### Information shown
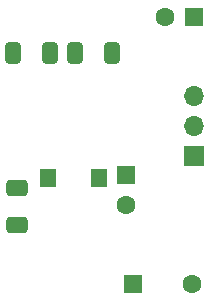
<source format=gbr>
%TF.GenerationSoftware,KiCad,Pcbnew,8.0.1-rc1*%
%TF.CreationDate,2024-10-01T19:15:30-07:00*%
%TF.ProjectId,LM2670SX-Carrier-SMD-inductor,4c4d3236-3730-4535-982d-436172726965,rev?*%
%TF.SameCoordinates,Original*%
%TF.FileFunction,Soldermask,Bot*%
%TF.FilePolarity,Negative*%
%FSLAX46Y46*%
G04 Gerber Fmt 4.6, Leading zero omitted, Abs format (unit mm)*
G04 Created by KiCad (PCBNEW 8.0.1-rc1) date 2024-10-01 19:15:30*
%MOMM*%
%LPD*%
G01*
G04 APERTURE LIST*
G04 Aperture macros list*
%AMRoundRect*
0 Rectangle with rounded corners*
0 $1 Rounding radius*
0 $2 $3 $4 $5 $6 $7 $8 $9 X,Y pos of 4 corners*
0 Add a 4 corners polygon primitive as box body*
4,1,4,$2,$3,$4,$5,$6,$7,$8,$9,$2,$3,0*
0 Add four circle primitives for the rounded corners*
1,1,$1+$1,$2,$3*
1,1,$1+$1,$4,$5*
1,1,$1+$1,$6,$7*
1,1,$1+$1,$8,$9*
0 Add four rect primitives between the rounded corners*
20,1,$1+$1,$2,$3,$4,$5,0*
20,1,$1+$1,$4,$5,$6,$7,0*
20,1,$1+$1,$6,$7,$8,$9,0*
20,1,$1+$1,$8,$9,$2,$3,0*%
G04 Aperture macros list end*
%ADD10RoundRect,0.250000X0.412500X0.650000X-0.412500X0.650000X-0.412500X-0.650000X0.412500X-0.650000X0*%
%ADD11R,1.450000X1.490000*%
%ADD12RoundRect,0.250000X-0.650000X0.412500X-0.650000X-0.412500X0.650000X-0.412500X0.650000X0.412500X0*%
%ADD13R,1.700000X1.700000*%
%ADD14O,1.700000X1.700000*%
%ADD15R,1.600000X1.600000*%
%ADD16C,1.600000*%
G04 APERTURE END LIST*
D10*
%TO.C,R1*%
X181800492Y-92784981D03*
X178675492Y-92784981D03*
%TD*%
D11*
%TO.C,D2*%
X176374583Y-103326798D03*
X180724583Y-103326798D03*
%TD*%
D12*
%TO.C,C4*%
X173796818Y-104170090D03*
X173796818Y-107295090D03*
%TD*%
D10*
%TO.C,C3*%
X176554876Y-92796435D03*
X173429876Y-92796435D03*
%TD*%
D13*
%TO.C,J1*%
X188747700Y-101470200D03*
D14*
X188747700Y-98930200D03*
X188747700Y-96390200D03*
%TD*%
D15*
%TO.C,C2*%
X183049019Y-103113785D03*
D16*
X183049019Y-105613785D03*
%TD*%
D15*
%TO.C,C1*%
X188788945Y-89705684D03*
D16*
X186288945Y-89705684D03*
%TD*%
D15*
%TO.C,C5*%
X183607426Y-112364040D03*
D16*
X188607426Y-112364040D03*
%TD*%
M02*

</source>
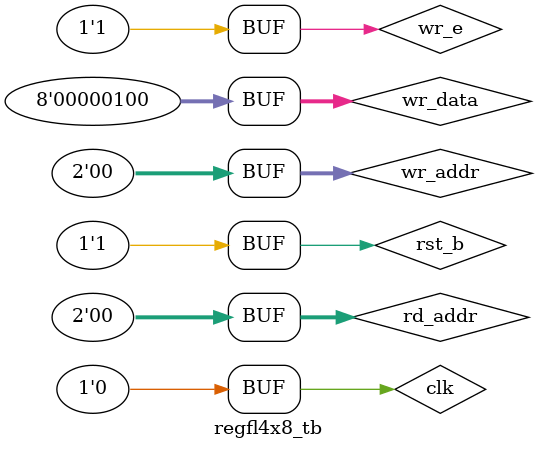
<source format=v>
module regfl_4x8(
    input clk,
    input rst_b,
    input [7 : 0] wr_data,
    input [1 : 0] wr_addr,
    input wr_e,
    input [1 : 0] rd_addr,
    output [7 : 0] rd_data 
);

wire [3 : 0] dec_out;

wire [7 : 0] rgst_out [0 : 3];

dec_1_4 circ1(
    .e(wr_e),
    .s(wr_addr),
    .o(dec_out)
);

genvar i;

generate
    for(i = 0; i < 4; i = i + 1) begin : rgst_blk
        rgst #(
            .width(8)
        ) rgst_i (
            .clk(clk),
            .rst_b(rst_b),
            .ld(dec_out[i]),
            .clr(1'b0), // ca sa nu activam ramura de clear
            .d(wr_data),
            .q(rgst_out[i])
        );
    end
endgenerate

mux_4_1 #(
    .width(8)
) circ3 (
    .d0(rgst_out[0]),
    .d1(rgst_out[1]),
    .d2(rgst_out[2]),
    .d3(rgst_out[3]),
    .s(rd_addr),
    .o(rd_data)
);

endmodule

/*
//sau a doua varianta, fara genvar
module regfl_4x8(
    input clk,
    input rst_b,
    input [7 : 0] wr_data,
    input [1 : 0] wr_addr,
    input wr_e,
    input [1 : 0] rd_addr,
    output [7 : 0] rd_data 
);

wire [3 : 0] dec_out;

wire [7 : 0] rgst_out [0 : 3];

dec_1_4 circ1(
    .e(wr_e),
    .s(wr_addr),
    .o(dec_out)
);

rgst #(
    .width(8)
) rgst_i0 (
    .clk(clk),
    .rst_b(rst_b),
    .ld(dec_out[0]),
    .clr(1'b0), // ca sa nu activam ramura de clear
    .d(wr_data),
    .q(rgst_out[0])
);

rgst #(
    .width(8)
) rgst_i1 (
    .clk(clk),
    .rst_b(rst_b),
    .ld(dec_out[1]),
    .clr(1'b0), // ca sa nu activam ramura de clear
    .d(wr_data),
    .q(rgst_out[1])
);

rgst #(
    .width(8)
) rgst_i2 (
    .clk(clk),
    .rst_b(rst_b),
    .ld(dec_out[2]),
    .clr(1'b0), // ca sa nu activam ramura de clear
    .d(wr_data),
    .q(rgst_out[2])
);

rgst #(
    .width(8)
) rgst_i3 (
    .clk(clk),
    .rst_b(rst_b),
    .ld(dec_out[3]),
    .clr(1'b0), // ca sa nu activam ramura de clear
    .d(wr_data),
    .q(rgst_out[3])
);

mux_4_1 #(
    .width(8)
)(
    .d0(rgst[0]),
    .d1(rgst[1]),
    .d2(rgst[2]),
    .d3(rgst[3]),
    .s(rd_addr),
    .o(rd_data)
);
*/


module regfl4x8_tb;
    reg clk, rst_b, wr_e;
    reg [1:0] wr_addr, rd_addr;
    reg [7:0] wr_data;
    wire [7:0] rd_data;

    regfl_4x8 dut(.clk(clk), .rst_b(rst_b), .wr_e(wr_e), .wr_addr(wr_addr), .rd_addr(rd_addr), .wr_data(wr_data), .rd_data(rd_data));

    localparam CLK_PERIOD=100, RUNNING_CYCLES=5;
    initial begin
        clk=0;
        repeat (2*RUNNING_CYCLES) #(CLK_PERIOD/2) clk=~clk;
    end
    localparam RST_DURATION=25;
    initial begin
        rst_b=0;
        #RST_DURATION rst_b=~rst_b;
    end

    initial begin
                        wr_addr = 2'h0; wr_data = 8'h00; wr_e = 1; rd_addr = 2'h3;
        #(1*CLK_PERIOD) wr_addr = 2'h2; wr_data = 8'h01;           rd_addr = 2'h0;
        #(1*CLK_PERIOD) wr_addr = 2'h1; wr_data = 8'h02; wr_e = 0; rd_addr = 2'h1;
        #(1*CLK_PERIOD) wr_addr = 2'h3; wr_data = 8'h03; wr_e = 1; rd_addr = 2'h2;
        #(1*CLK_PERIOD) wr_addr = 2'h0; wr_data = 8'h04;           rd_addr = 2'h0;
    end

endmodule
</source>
* * *
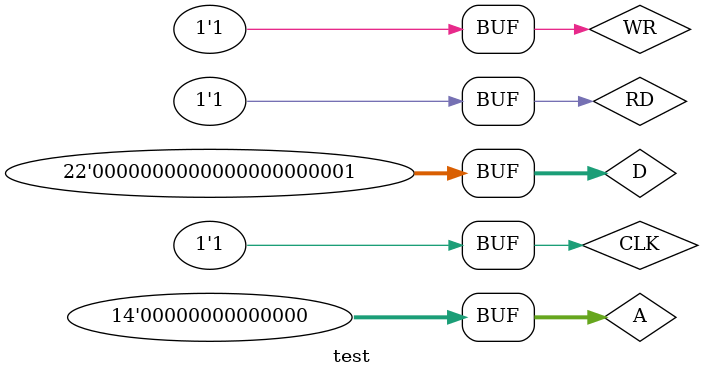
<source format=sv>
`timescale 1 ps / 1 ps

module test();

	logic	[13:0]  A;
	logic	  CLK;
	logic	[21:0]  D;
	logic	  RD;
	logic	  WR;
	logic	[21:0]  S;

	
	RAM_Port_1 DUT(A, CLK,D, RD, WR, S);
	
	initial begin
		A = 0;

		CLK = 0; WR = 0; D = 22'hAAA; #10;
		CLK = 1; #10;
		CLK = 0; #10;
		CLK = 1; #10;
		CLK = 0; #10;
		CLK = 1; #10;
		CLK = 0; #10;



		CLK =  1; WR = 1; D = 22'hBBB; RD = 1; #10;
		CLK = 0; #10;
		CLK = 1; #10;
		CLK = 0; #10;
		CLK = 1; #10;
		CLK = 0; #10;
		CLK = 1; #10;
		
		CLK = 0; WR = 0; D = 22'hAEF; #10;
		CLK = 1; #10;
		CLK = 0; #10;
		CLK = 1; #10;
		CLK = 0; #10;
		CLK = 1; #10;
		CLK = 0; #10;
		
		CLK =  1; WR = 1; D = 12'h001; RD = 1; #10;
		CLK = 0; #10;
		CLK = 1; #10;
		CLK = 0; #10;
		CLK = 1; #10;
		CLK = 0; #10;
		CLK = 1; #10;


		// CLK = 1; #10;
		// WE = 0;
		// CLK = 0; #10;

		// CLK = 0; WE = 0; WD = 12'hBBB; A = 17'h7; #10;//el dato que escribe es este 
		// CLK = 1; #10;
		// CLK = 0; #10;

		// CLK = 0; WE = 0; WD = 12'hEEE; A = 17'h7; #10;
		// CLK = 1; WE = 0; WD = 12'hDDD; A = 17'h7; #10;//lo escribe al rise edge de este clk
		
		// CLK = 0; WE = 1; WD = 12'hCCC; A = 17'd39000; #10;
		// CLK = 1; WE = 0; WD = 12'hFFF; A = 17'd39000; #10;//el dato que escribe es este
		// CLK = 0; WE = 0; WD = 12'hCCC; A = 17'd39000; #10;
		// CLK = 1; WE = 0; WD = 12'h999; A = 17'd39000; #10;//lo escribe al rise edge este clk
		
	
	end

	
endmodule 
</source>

### Problem details
Once you have counted the lines of the records holding the string "hCCC", state that number with no other words.

### Exercise output
2